Answer: $\frac{d s}{d t}=10 \mathrm{~cm}^{2} / \mathrm{sec}$

Hint: $V=\frac{4}{3} \pi r^{3}$

Given: The volume of spherical balloon is increasing at the rate of 25  cm3/sec

Solution: Let the radius of the given spherical balloon be $r$ cm and  $V$  be its volume at any instant time.

Then according to the given criteria,

The rate of volume of the spherical balloon is increasing is $\frac{d V}{d t}=25 \: cm^{3}/sec$        ....…(i)

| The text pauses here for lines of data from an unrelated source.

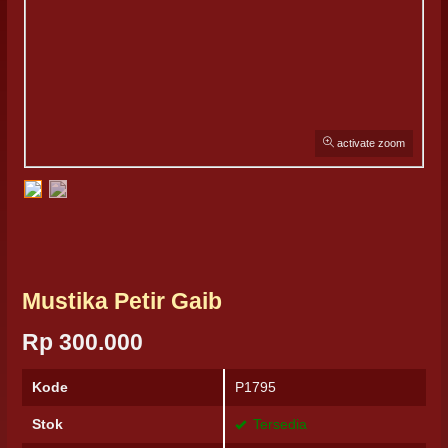
activate zoom
Mustika Petir Gaib
Rp 300.000
Kode
P1795
Stok
Tersedia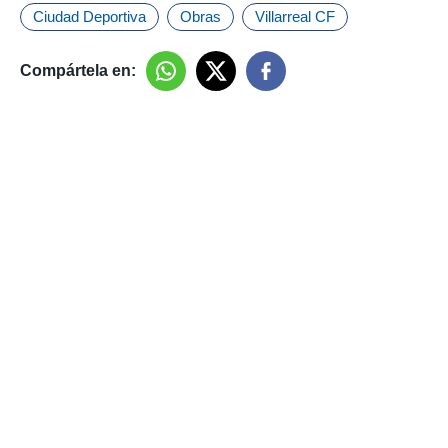
Ciudad Deportiva
Obras
Villarreal CF
Compártela en:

But volume of balloon is $\frac{4}{3} \pi r^{3}$

Applying derivative

\begin{aligned} &\frac{d V}{d t}=\frac{d\left[\frac{4}{3} \pi r^{3}\right]}{d t} \\\\ &\frac{d V}{d t}=\frac{4}{3} \pi \times 3 r^{2} \frac{d r}{d t} \end{aligned}

Substituting the value from equation (i)

\begin{aligned} &25=\frac{4}{3} \pi \times 3 r^{2} \frac{d r}{d t}\\\\ &\frac{d r}{d t}=\frac{25}{4 \pi r^{2}} \end{aligned}.......(ii)

Now the surface area of spherical balloon at any time $t$  will be $S=4 \pi r^{2} \mathrm{~cm}^{2}$

Applying derivative,

$\frac{d S}{d t}=\frac{d\left(4 \pi r^{2}\right)}{d t}=4 \pi \times 2 r \frac{d r}{d t}$

Substituting the value from equation (ii) we get,

$\frac{d S}{d t}=4 \pi \times 2 r \times \frac{25}{4 \pi r^{2}}$

So, when the radius is 5 cm,

$\frac{d S}{d t}=\frac{25 \times 2}{5}=10 \mathrm{~cm}^{2} / \mathrm{sec}$